Transcriptome analysis of the differences in serine pathway-related genes
Serine is also thought to play an important role in the alliin synthesis pathway. Based on transcriptome analysis, seven serine-related GO terms were identified: ‘protein serine/threonine/tyrosine kinase activity’ (GO:0004712), ‘protein tyrosine/serine/threonine phosphatase activity’ (GO:0008138), ‘L-serine biosynthetic process’ (GO:0006564), ‘L-serine metabolic process’ (GO:0006563), ‘serine-type endopeptidase inhibitor activity’ (GO:0004867), ‘serine family amino acid biosynthetic process’ (GO:0009070), and ‘D-serine metabolic process’ (GO:0070178). Significant differences in GO:0008138 were observed in all comparisons (Fig. 4c), while significant differences in GO:0004712 were observed between T1/3 vs. T4/6 and T1/3 vs. T7/9. Significant differences in GO:0008138 were also observed between T1/3 vs. T4/6, T1/3 vs. T7/9, and T1/3 vs. T10/12 at 0.01758 and 0.01673 and 0.01689, respectively. In contrast, significant differences in GO:0004712 were observed only between T1/3 vs. T4/6 and T1/3 vs. T7/9 at 0.01939 and 0.01911, respectively. Differences between T1/3, T4/6, T1/3, T7/9, T1/3, and T10/12 in terms of serine-related genes are shown in Additional file 7. As above, heat maps of the serine metabolism-related genes were also created (Fig. 4d; Additional file 8).
Transcriptome analysis of the differences in sulfur-related diffeences genes
In garlic, sulfur compounds are the most important organic compound. As described earlier, they include alliin, and many other sulfur compounds involved in alliin biosynthesis. Based on transcriptome analysis, six sulfur-related GO terms were identified: ‘sulfate transmembrane transporter activity’ (GO:0015116), ‘sulfate transport’ (GO:0008272), ‘sulfur compound transport’ (GO:0072348), ‘ligase activity, forming carbon-sulfur bonds’ (GO:0016877), ‘sulfur compound transmembrane transporter activity’ (GO:1901682), and ‘sulfur compound metabolic process’ (GO:0006790). Significant differences in GO:0015116 were observed between T1/3 vs. T4/6, T1/3 vs. T7/9, and T1/3 vs. T10/12 at 0.13427 and 0.13008 and 0.03515, respectively (Fig. 4e). In contrast, significant differences in GO:0016877 were only observed between T1/3 vs. T4/6 and T1/3 vs. T7/9 at 0.02281 and 0.02219, respectively. Differences between T1/3, T4/6, T1/3, T7/9, T1/3 and T10/12 in terms of sulfur-related genes are shown in Additional file 9. Heat maps of the sulfur-related genes were also constructed as shown in Fig. 4f and Additional file 10.

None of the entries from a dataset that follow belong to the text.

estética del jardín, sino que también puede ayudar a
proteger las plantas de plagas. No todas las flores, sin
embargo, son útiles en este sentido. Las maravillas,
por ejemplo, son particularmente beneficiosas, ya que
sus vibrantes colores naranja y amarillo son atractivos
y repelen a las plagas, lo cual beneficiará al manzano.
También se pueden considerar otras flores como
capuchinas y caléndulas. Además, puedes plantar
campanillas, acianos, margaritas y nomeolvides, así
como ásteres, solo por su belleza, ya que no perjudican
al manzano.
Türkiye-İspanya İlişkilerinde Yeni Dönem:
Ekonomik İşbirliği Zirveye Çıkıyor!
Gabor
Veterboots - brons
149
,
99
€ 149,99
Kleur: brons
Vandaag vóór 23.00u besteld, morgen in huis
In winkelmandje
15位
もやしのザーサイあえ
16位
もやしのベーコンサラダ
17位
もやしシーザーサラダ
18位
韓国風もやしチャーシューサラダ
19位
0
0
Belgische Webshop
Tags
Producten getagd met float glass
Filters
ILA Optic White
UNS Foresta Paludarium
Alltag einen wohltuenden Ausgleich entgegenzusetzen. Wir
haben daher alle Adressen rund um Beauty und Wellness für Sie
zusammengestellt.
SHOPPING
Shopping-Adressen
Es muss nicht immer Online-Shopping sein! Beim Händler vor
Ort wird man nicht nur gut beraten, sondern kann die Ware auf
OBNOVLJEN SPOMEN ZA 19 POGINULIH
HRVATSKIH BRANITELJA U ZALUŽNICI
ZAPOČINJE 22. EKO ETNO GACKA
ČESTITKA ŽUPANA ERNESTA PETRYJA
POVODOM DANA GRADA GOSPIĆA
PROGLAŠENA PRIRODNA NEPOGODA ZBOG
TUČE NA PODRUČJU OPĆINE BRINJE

Identification of transcription factor (TF) families in alliin
A number of TFs are thought to play important roles in alliin biosynthesis. In this study, 452 putative TF-encoding genes belonging to 47 major TF families were analysed. Of these, 40 were included in the BHLH family, 36 in the FAR1 family, and 36 in the NAC family. In order to screen key regulators of alliin biosynthesis, eight of these TF were selected for further analysis (Additional file 11).